Document Type

Original Creative Work

School

School of Arts, Regional and Professional Studies

RAS ID

13226

Comments

McKenzie, V. (2011). Complications, dotdotdash, Winter, pp. 56-58.

Abstract

Background: Complications is a short story published in literary magazine dotdotdash and explores the expression of identity. Arguably no genre of creative production can investigate identity like fiction can, with its privileged access to interiority and psychology that is akin to thought. Fiction that directly engages with mistaken identity offers a way to deepen this investigation. 'Complications' plays with the several meanings of the word to investigate unstable identity in the modern subject: a medical complication leads to an untimely death; complicated family dealings put a young person in an untenable situation.

Contribution: First person point of view is used with innovative effect in 'Complications', where a complex narrative structure blurs the neat distinction between two protagonists. The work was included in an edition of the literary journal themed around the idea of the sacred. Despite the provocations of postmodernism we regard the continuity and stability of our personal identities among our most sacred notions. But modern life increasingly troubles this assumption; the work’s original approach to narrative structure illustrates how people may be forced to assimilate ruptures that threaten to overwhelm them.

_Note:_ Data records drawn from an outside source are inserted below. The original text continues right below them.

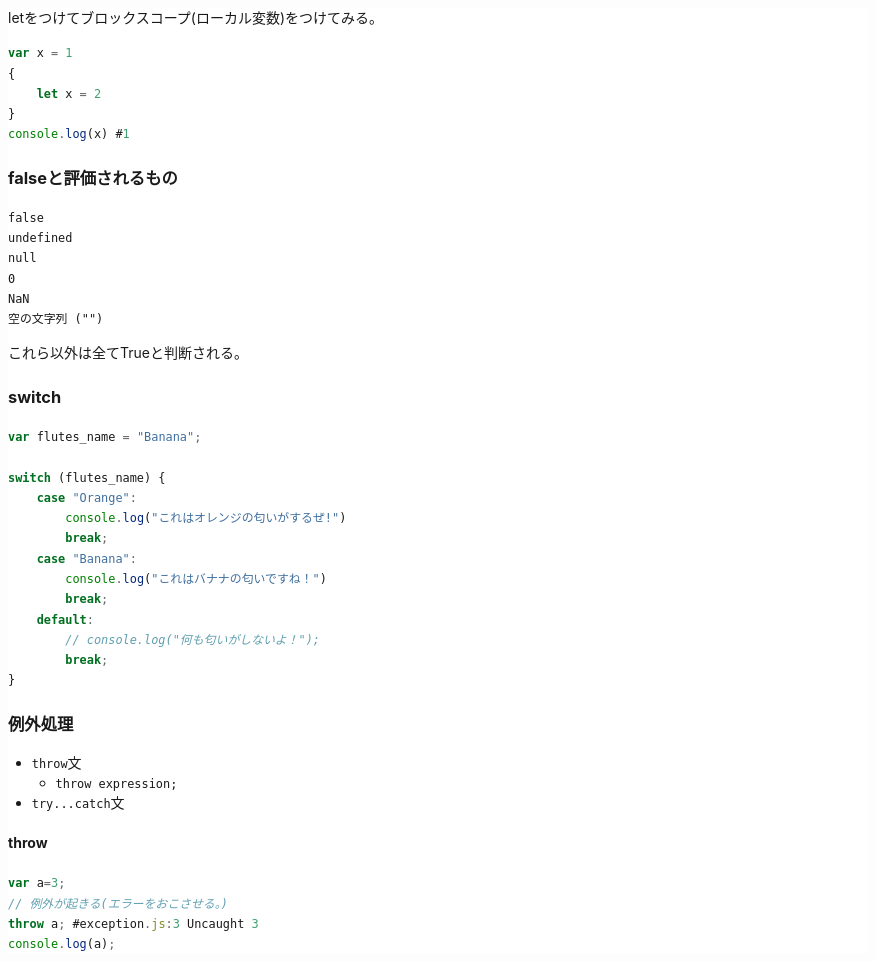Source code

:letをつけてブロックスコープ(ローカル変数)をつけてみる。

```js
var x = 1
{
    let x = 2
}
console.log(x) #1

```

### falseと評価されるもの

```
false
undefined
null
0
NaN
空の文字列 ("")
```

これら以外は全てTrueと判断される。


### switch

```js
var flutes_name = "Banana";

switch (flutes_name) {
    case "Orange":
        console.log("これはオレンジの匂いがするぜ!")
        break;
    case "Banana":
        console.log("これはバナナの匂いですね！")
        break;
    default:
        // console.log("何も匂いがしないよ！");
        break;
}
```

### 例外処理

- `throw`文
  - `throw expression;`
- `try...catch`文


#### throw

```js
var a=3;
// 例外が起きる(エラーをおこさせる。)
throw a; #exception.js:3 Uncaught 3
console.log(a);
```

Significance: In his preface to the edition the editor selects 'Complications' for comment and writes that it 'details how the past comes to life, additionally exploring how sacredness imbues our own identity, how our self-identity shifts and changes in our conversation with the world, and how our names and bodies, although serendipitous markers of ourselves, are sometimes set aside from our conscious self' (Sj Finch, dotdotdash 07 (Winter 2011), p.8). dotdotdash is nationally distributed and at the time of publication had a circulation of 500, with 5% of short fiction submissions published. It receives grant funding from DCA and Australia Council of the Arts via Express Media.